Students spend several days working with an NCSU engineering professor on a small project. Students learn about research, science, engineering, and college. Recent projects have involved using microfluidics, imaging live nematodes, constructing DIY microscopes, and building particulate matter sensors. The program is carried out in conjunction with Juntos Summer Academy.


Letters to a Prescientist

Letters to a Pre-Scientist is a pen pal program that connects students in low-income communities with real scientists. Our mission is to demystify STEM careers and empower all students to see themselves as future scientists. Through interactions with a real scientist, students authentically connect to science and counter harmful stereotypes about what scientists look like and do at work.


Graduate students in genetics

Genetics Graduate Student Association Outreach

Genetics GSA outreach programs aim to bring the research being done by Genetics Graduate Students to the general public. We create lessons that make genetic sciences fun and accessible through engaging activities, and we are always creating new lessons based on current research. We regularly host the “Darwin’s Finches” table at Darwin Day at the NCMNS, we have created and taught fruit fly genetics lessons to patients at the UNC Children’s Hospital, and spent the day with 7th grade science students at East Wake Middle School to teach them genetics techniques and about our journey in the sciences.



Monkey Health Explorer

Participants help professional researchers count and type white blood cells in monkeys to aid in understanding monkey health. The obtained blood cell count data are then linked to monkey behavior and genetics. This research is invaluable for establishing similar health and behavior connections in humans.


Fred Gould

Public lectures on “Living in a genetically engineered world”

In this popular seminar, NCSU’s GMO expert Dr. Gould takes his audience on an exciting quest, from genetically engineered foods to genetically engineered environments, and talks about thought-provoking topics, from de-extinction to human engineering.



Featuring the “Human Nature” documentary on CRISPR

Viewers watch an exciting new documentary about CRISPR discovery and emerging applications of this groundbreaking technology, and get their pertinent questions answered by CRISPR experts.

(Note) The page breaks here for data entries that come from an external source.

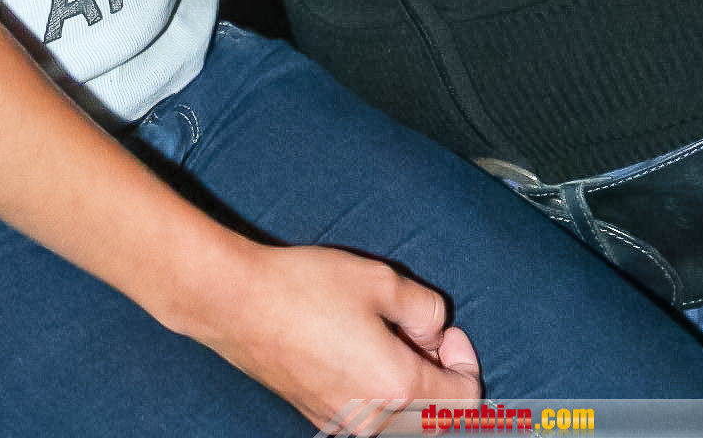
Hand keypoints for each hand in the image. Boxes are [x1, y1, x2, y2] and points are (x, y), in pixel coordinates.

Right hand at [194, 242, 480, 435]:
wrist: (237, 303)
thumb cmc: (304, 289)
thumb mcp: (380, 280)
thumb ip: (427, 308)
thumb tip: (437, 329)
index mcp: (398, 388)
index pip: (465, 400)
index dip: (464, 361)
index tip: (445, 332)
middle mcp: (375, 420)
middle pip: (435, 415)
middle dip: (437, 374)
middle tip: (415, 331)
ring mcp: (345, 424)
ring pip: (401, 417)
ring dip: (408, 383)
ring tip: (381, 335)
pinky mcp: (320, 416)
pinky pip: (370, 415)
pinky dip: (378, 390)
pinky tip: (354, 348)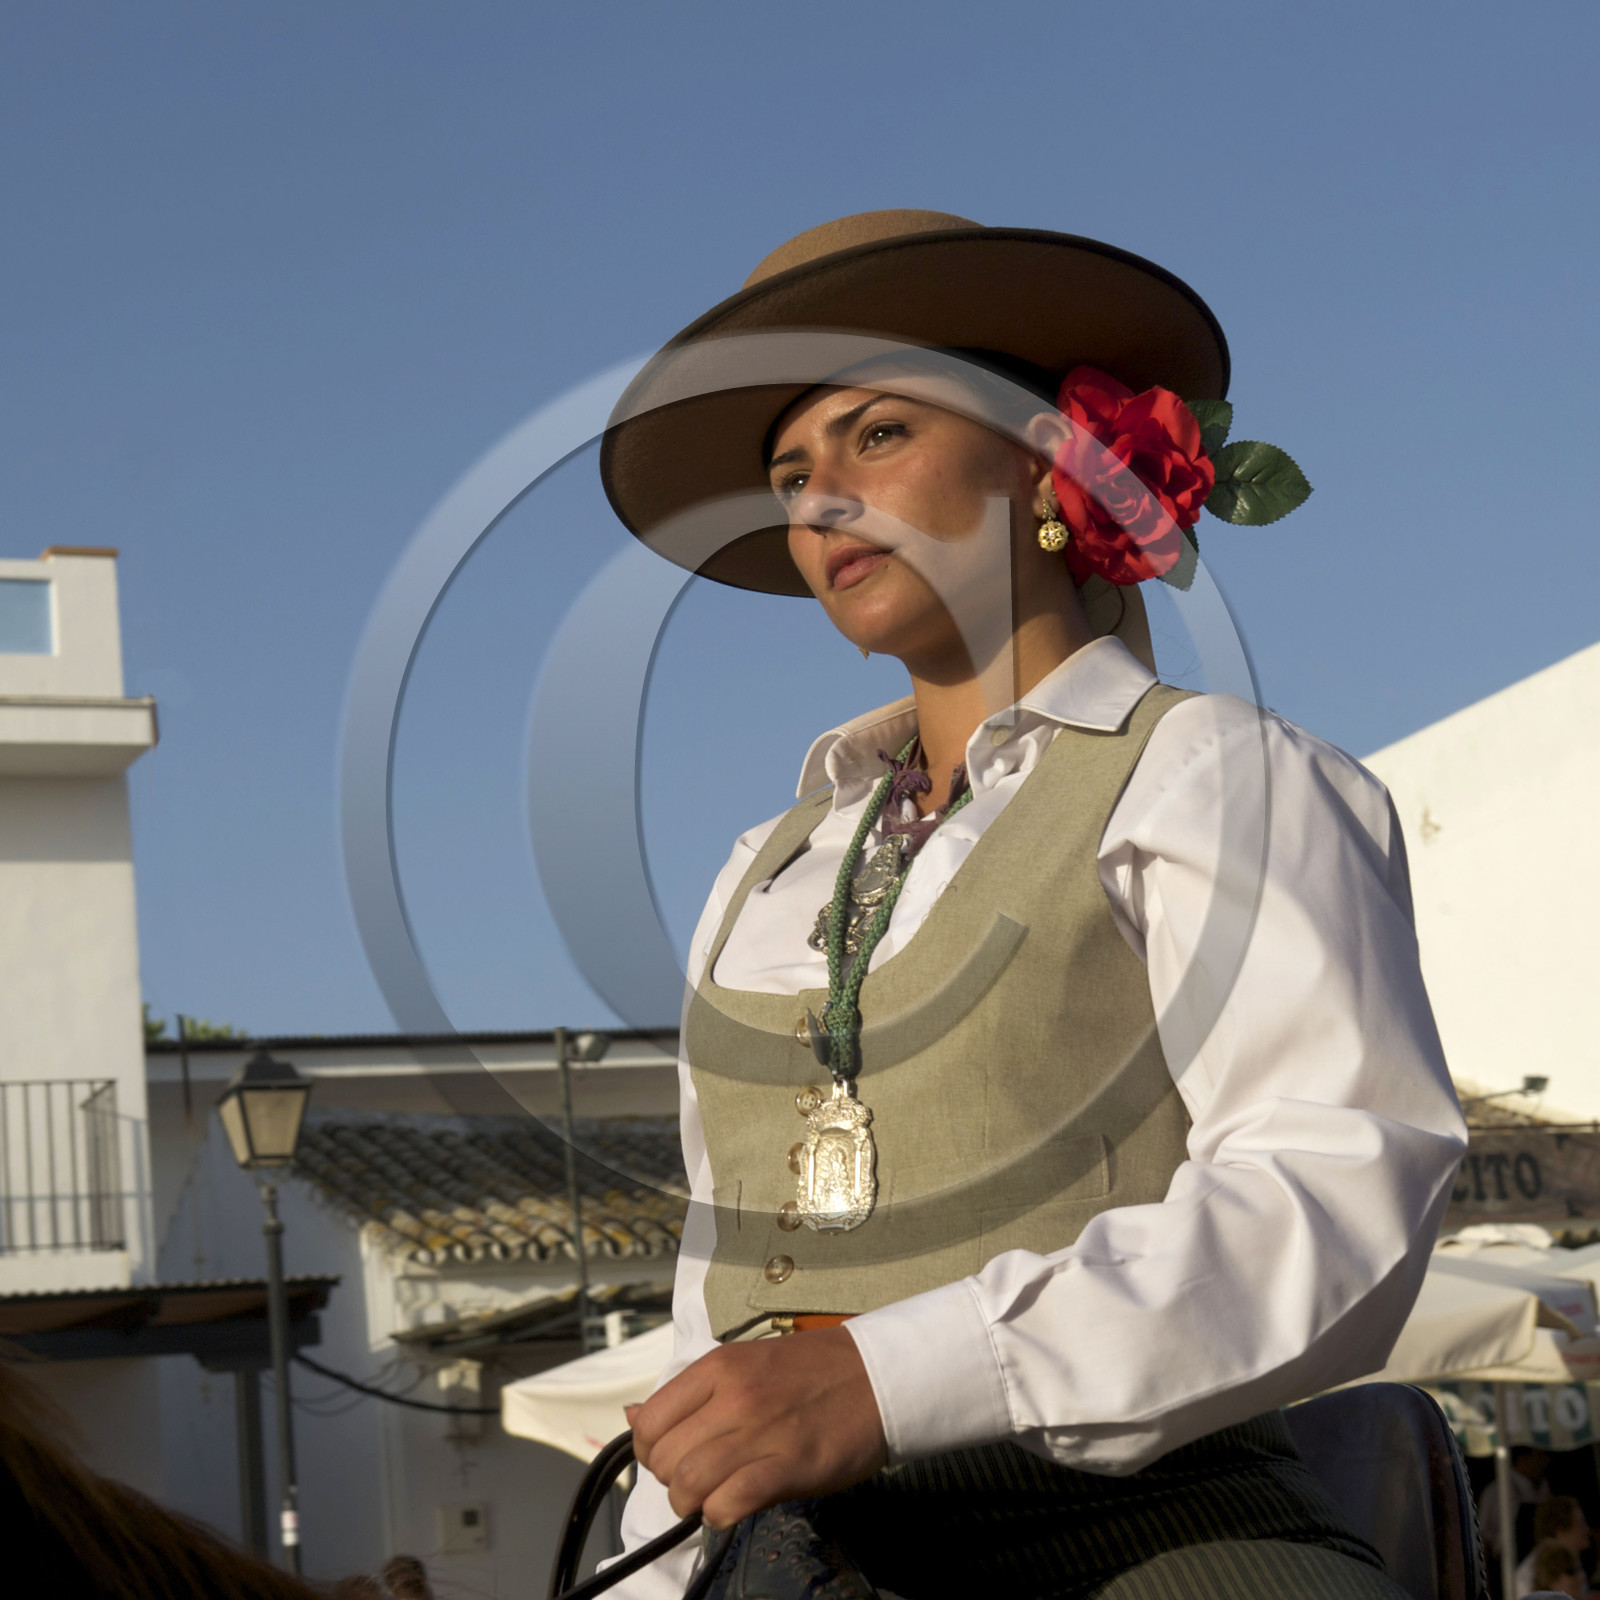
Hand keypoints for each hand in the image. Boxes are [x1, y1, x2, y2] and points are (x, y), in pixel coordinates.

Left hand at [626, 1327, 887, 1527]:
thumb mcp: (745, 1363)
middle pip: (665, 1460)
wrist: (877, 1375)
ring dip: (694, 1503)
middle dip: (672, 1482)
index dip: (651, 1452)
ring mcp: (761, 1431)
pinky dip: (722, 1515)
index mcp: (718, 1367)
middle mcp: (732, 1396)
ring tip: (714, 1497)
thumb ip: (692, 1392)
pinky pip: (730, 1503)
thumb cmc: (812, 1372)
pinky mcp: (789, 1466)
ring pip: (689, 1485)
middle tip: (698, 1481)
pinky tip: (736, 1505)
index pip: (649, 1422)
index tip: (673, 1457)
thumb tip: (634, 1417)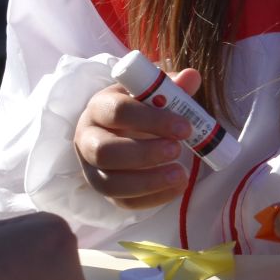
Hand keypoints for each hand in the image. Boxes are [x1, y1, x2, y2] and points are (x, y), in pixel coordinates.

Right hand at [74, 67, 201, 207]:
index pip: (118, 112)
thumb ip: (172, 87)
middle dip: (144, 154)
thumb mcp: (153, 93)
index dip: (152, 120)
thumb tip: (191, 76)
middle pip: (105, 152)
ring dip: (148, 181)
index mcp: (99, 108)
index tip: (185, 127)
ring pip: (110, 183)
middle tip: (178, 150)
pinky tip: (177, 187)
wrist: (125, 128)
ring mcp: (92, 168)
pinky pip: (122, 202)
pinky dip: (152, 198)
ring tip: (182, 174)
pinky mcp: (104, 190)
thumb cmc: (141, 108)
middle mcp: (87, 139)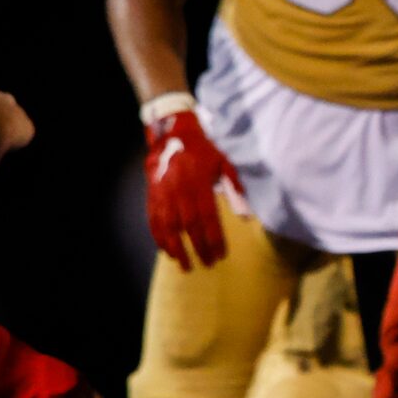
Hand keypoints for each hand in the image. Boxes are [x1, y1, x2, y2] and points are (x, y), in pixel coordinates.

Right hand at [144, 104, 242, 269]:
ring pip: (167, 226)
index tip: (220, 254)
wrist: (171, 133)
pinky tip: (166, 250)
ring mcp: (162, 192)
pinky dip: (158, 236)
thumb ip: (234, 188)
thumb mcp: (224, 163)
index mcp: (199, 183)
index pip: (207, 218)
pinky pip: (153, 219)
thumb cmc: (203, 150)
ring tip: (184, 264)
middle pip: (188, 225)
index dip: (213, 238)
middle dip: (197, 247)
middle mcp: (178, 190)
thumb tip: (246, 215)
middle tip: (206, 264)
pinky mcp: (151, 193)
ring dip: (176, 247)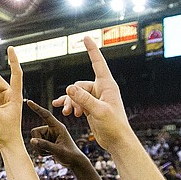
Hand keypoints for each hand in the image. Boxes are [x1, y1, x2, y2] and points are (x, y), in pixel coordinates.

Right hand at [26, 100, 86, 168]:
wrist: (74, 162)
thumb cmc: (70, 155)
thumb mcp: (58, 150)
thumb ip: (45, 145)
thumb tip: (32, 140)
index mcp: (57, 126)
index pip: (45, 115)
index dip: (37, 108)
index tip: (29, 102)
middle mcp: (52, 129)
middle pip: (35, 132)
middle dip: (38, 142)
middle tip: (48, 150)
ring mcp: (48, 135)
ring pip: (34, 139)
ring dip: (39, 148)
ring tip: (50, 152)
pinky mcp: (46, 140)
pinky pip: (36, 144)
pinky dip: (40, 151)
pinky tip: (49, 153)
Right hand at [52, 36, 133, 151]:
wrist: (117, 141)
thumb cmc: (114, 126)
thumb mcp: (98, 111)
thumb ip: (83, 99)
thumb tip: (69, 88)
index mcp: (107, 86)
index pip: (98, 63)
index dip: (92, 50)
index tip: (86, 38)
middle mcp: (101, 89)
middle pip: (80, 85)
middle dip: (72, 96)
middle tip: (70, 110)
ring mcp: (95, 98)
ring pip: (76, 94)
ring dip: (70, 102)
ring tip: (67, 112)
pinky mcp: (91, 107)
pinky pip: (77, 102)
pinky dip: (70, 105)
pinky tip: (63, 110)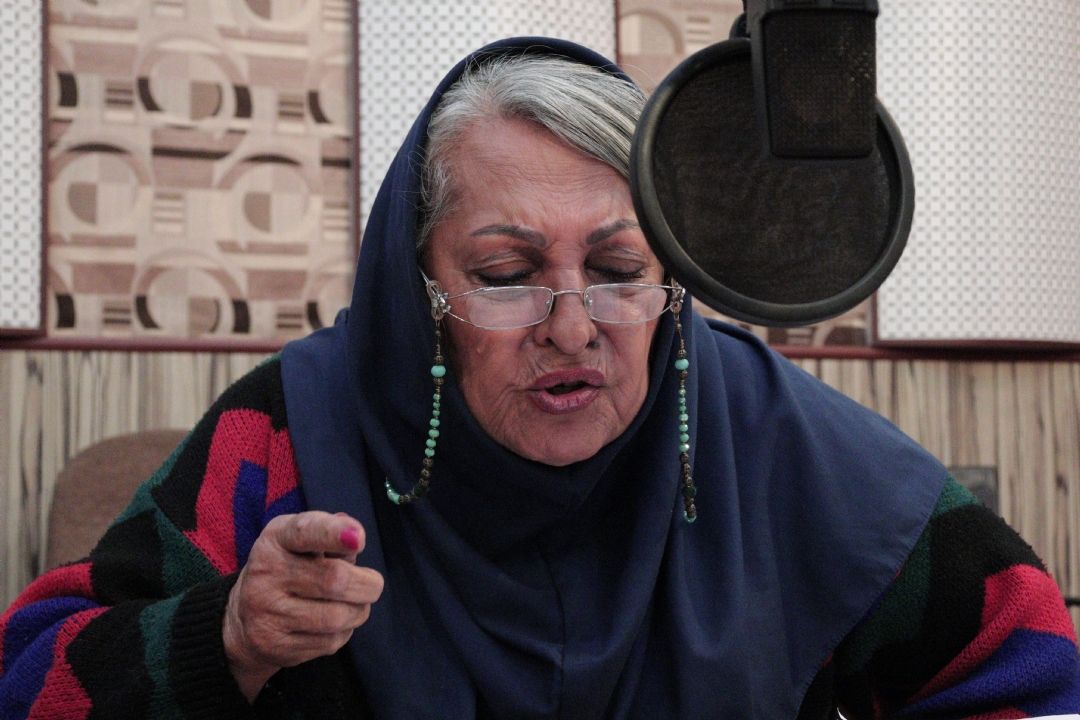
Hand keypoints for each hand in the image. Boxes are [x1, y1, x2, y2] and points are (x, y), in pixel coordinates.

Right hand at [222, 511, 383, 701]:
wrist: (244, 619)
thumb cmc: (290, 568)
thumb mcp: (302, 541)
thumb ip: (331, 533)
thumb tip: (354, 535)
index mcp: (276, 539)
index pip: (306, 532)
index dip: (334, 533)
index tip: (358, 538)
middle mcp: (266, 573)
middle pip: (335, 580)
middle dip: (367, 583)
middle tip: (372, 583)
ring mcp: (268, 612)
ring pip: (338, 616)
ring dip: (359, 610)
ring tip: (354, 603)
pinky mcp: (276, 646)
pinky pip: (330, 642)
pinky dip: (344, 631)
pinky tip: (333, 623)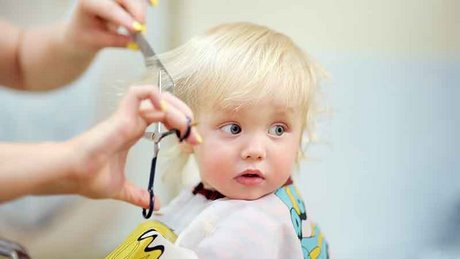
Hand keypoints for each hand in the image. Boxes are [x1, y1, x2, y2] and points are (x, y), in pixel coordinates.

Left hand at [64, 0, 149, 52]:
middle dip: (137, 11)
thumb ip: (117, 41)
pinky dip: (145, 1)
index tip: (138, 29)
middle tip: (142, 30)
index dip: (125, 19)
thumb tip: (136, 44)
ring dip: (140, 10)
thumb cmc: (85, 36)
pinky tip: (153, 4)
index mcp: (87, 2)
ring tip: (140, 28)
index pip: (109, 8)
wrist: (81, 31)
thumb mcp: (97, 42)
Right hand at [69, 85, 200, 208]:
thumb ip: (138, 194)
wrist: (71, 174)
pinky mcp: (121, 115)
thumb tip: (155, 204)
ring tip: (186, 126)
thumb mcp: (122, 188)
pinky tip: (166, 111)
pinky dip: (155, 95)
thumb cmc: (88, 177)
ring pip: (157, 98)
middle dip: (183, 115)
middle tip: (194, 134)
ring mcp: (127, 116)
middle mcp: (132, 121)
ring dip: (176, 109)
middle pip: (164, 105)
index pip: (163, 118)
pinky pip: (139, 93)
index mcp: (133, 132)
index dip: (180, 126)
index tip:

Art of Science Communication

The Art of Science Communication is an online course that provides fundamental training in science communication, focusing on how to present science to a non-expert audience in a formal setting, such as a public lecture. Using video lectures, background material, virtual mentoring and discussions, the course covers the important components of what makes for a successful presentation, including messaging, generating interest and engaging with the audience. The course is open to all scientists and STEM professionals.



Turfgrass Breeding and Genetics Virtual Field Day

Every August, the Milla-Lewis group, along with other turf breeders at NCSU, hold a “Tour of Breeding Plots” where they present early data on upcoming releases from the breeding program and provide updates on the genomic aspects of the program.